脳性まひのチンパンジー ミルキーのお話

NHK
2023年4月28日 午後7:32 公開

ミルキーは高知県の動物園で暮らすメスのチンパンジー。難産で心肺停止の状態で生まれ、飼育員さんたちの心臓マッサージで蘇生しました。

しかし、一か月経っても自分の力でしがみつくことができず、アイコンタクトもとれせんでした。飼育員さんたちは、なにかがおかしい、と感じるように。そこで霊長類の専門家に相談。ミルキーの発達検査を行ったところ、1歳を前に脳性まひと診断されました。

園ではミルキーの発達や自立に向けた支援をはじめました。脳性まひのチンパンジーという国内では前例のないケース。心強かったのは、人間の支援をしている専門家のサポートだったそうです。

 ミルキーが自分から進んで動きたくなるような工夫もしました。ポイントは遊び心や好奇心をくすぐること。飼育員さんはプレイジムを手作りしたり、トランポリンを遊びに取り入れたりました。

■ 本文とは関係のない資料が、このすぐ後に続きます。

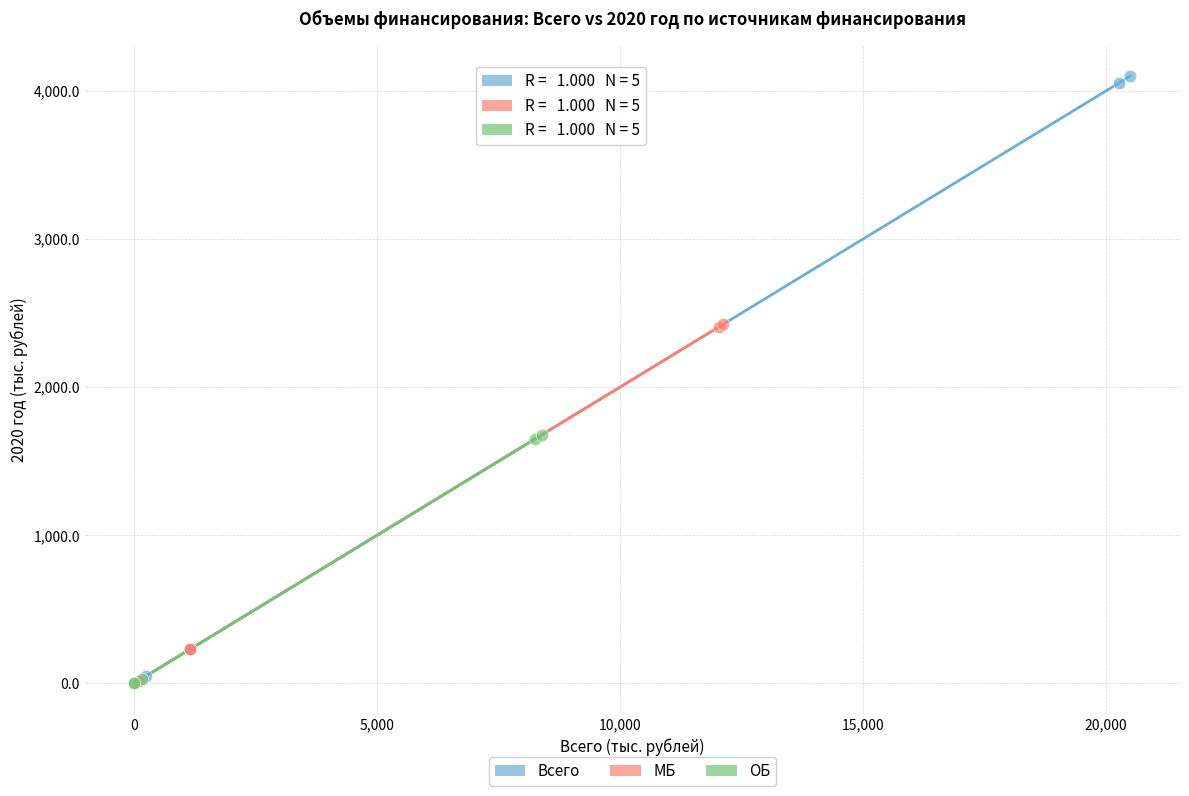

Which series has the widest spread of Y values?

Всего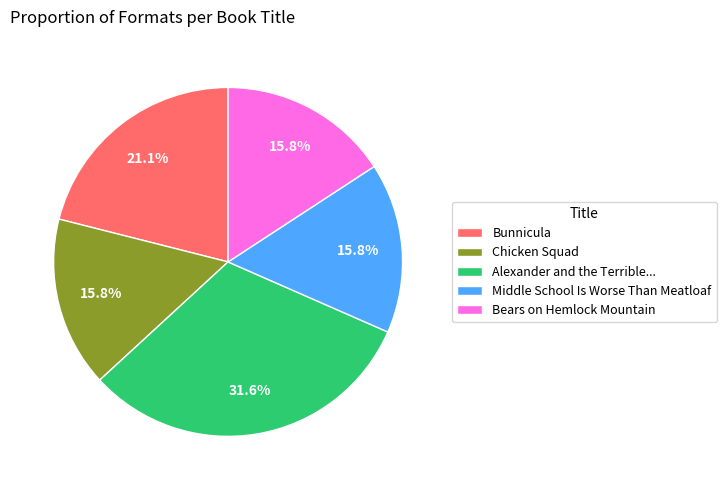

Does Bears on Hemlock Mountain account for over 50% of the chart?

No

5歳になるころには、状況把握も体のコントロールもできるように。飼育員さん、「やってきたことが間違いでなかった」と、ようやく感じられたそうです。ミルキーは高い所にのぼろうとしたり、遠くに行きたいという意欲を見せたり、自分の成長を楽しんでいるように見えたそうです。

9歳になった現在も右半身に強いまひがありますが、生活に大きな支障はなくなりました。いま、次のステップとして週に1~2回、もう1頭のチンパンジーとの同居に挑戦中。チンパンジーどうしのコミュニケーションを身につけるのが目的です。

ミルキーがいつかは人の手を離れて仲間と共に暮らせるように。今後は、一緒に過ごせる相手を少しずつ増やしていくことも考えています。
  
  

ミルキー飼育担当者 山田信宏さんのお話

「動物たちに最善の方法をとるのは当たり前のこと。障がい、けが、病気、高齢などに関わらず自分たちは今目の前にいる動物たちに必要なことを、必要な分だけ一生懸命に取り組むだけだと思います。」